● Brief: Please print all of the entries, matching them exactly.

(Excerpts from a dataset)
((

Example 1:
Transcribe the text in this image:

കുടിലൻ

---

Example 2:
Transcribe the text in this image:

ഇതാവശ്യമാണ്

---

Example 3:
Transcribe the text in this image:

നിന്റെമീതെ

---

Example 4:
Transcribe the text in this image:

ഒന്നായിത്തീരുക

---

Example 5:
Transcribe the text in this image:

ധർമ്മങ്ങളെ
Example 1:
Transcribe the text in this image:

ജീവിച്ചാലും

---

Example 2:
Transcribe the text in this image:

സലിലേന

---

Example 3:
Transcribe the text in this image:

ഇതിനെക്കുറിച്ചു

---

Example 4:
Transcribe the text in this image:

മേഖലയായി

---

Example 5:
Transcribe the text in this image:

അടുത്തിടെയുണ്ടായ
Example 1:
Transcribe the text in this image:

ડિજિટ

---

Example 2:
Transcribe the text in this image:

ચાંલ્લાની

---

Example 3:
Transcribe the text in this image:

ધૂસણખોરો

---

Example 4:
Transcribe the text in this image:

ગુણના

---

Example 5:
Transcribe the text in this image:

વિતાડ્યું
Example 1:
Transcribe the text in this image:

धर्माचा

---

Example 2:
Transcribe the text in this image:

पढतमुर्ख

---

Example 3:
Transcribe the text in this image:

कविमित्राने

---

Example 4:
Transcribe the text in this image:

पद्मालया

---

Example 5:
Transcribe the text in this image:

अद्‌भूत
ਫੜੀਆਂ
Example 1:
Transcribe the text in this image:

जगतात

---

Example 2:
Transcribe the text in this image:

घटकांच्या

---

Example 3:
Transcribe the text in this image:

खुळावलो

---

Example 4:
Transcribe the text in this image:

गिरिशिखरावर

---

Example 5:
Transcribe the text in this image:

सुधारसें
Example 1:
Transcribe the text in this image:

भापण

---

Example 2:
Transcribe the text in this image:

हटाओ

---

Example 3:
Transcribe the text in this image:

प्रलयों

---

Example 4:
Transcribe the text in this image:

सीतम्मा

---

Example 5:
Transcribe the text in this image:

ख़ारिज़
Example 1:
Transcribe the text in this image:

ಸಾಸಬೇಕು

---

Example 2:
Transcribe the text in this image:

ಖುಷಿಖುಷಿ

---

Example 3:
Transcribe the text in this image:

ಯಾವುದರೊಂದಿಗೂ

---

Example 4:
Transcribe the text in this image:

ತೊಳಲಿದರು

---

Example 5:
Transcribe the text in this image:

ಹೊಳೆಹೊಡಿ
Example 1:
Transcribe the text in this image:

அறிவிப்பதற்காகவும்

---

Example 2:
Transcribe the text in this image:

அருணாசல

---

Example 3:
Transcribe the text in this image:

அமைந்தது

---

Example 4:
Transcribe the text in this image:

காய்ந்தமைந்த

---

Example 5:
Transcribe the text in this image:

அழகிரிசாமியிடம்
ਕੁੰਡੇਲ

))

● Answer section:
Example 1:
Transcribe the text in this image:

കുടിലൻ

---

Example 2:
Transcribe the text in this image:

ഇതാവശ്യമാണ്

---

Example 3:
Transcribe the text in this image:

നിന്റെമീതെ

---

Example 4:
Transcribe the text in this image:

ഒന്നായിത്തീരുക

---

Example 5:
Transcribe the text in this image:

ധർമ്മങ്ങളെ
Example 1:
Transcribe the text in this image:

ജീവിച്ചാലും

---

Example 2:
Transcribe the text in this image:

സലിലേന

---

Example 3:
Transcribe the text in this image:

ഇതിനെക്കുറിച്ചു

---

Example 4:
Transcribe the text in this image:

മേഖലയായി

---

Example 5:
Transcribe the text in this image:

അടുത്തിടെയുണ്ടായ
Example 1:
Transcribe the text in this image:

ડિજિટ

---

Example 2:
Transcribe the text in this image:

ચાંલ્લાની

---

Example 3:
Transcribe the text in this image:

ધૂસણખોરો

---

Example 4:
Transcribe the text in this image:

ગુણના

---

Example 5:
Transcribe the text in this image:

વિતાડ્યું
Example 1:
Transcribe the text in this image:

धर्माचा

---

Example 2:
Transcribe the text in this image:

पढतमुर्ख

---

Example 3:
Transcribe the text in this image:

कविमित्राने

---

Example 4:
Transcribe the text in this image:

पद्मालया

---

Example 5:
Transcribe the text in this image:

अद्‌भूत
ਫੜੀਆਂ
Example 1:
Transcribe the text in this image:

जगतात

---

Example 2:
Transcribe the text in this image:

घटकांच्या

---

Example 3:
Transcribe the text in this image:

खुळावलो

---

Example 4:
Transcribe the text in this image:

गिरिशिखरावर

---

Example 5:
Transcribe the text in this image:

सुधारसें
Example 1:
Transcribe the text in this image:

भापण

---

Example 2:
Transcribe the text in this image:

हटाओ

---

Example 3:
Transcribe the text in this image:

प्रलयों

---

Example 4:
Transcribe the text in this image:

सीतम्मा

---

Example 5:
Transcribe the text in this image:

ख़ारिज़
Example 1:
Transcribe the text in this image:

ಸಾಸಬೇಕು

---

Example 2:
Transcribe the text in this image:

ಖುಷಿಖುಷಿ

---

Example 3:
Transcribe the text in this image:

ಯಾವುದರೊಂದಿಗೂ

---

Example 4:
Transcribe the text in this image:

ತೊಳಲಿದರು

---

Example 5:
Transcribe the text in this image:

ಹೊಳೆಹೊಡಿ
Example 1:
Transcribe the text in this image:

அறிவிப்பதற்காகவும்

---

Example 2:
Transcribe the text in this image:

அருணாசல

---

Example 3:
Transcribe the text in this image:

அமைந்தது

---

Example 4:
Transcribe the text in this image:

காய்ந்தமைந்த

---

Example 5:
Transcribe the text in this image:

அழகிரிசாமியிடம்
ਕੁੰਡੇਲ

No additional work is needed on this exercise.